Les TIC sont alors des instruments pouvant être mis au service des activités de la classe et de l’école pour démocratiser la supervision, l’enseignement et l’apprentissage. Les efforts sont faits dans ce sens dans les écoles normales où les modules de TIC et d’informatique ont été introduits dans les programmes officiels. Mais, ces enseignants d’un nouveau genre ne sont pas encore opérationnels et ceux qui le sont sombrent très vite dans la routine, assagis par les conditions de travail pénibles sur le terrain et surtout, contaminés par l’aigreur et la réticence des « anciens ». Ce qui nous emmène à penser que certes, le travail de fond effectué dans les écoles normales est apprécié mais il faut une sensibilisation et un suivi sur le terrain. Ceci pour encourager les « anciens » à une adoption et intégration des TIC dans les pratiques pédagogiques. Parfois la honte de mal faire ou l’ignorance sont autant d’entraves qui empêchent les enseignants de se lancer. Ils se contentent de la médiocrité en repoussant la responsabilité aux seuls enseignants d’informatique. Un séminaire de sensibilisation et de formation sur la prise pédagogique d’Internet par exemple guidera dans la méthodologie de recherche et la démystification de l’outil.
Conclusion
La formation et la sensibilisation constituent un antidote à la mauvaise utilisation et la non optimisation des TIC dont font preuve les acteurs du système éducatif camerounais.

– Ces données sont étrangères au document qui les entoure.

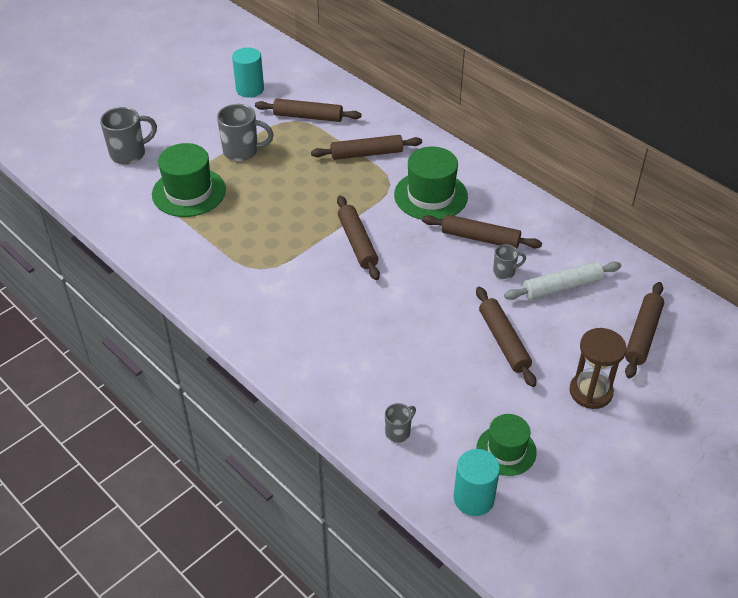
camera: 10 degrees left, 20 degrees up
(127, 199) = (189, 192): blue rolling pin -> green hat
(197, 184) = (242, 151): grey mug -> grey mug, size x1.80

L’éducation critique aux médias favorise une utilisation judicieuse des TIC dans la pratique pédagogique quotidienne et favorise l’adaptation du modèle éducatif à l’évolution de son environnement. Adopter les TIC dans sa démarche exigera une remise en question profonde ainsi qu’une redéfinition du rôle de l’enseignant. Certains enseignants, quoiqu’étant réceptifs à l’idée d’intégrer et d’adopter les TIC, se trouvent rapidement en difficulté, car n’ayant pas su modifier leur approche. Il devient impérieux de mettre en place de nouvelles stratégies et de nouveaux modèles de fonctionnement pour favoriser et améliorer l’utilisation optimale de ces nouvelles ressources.
Les réseaux sociaux par exemple présentent un potentiel indéniable en tant qu’outils et supports pour l’enseignement et l’apprentissage. Leur utilisation pédagogique en classe requiert cependant un arrimage avec les objectifs pédagogiques à développer et une bonne planification de leur intégration.
La motivation est l’intérêt pédagogique principal des réseaux sociaux. En effet, produire des contenus exploités par un public divers est galvanisant. Ce qui renforce l’esprit de responsabilité et comble le besoin d’estime de soi. L’enseignant devient ainsi l’accompagnateur et le guide de l’apprenant tout en encourageant le travail collaboratif. Leur mise en application dans un enseignement hybride lui fournit un potentiel motivationnel (Maisonneuve, Rougerie , & Chambe, 2015).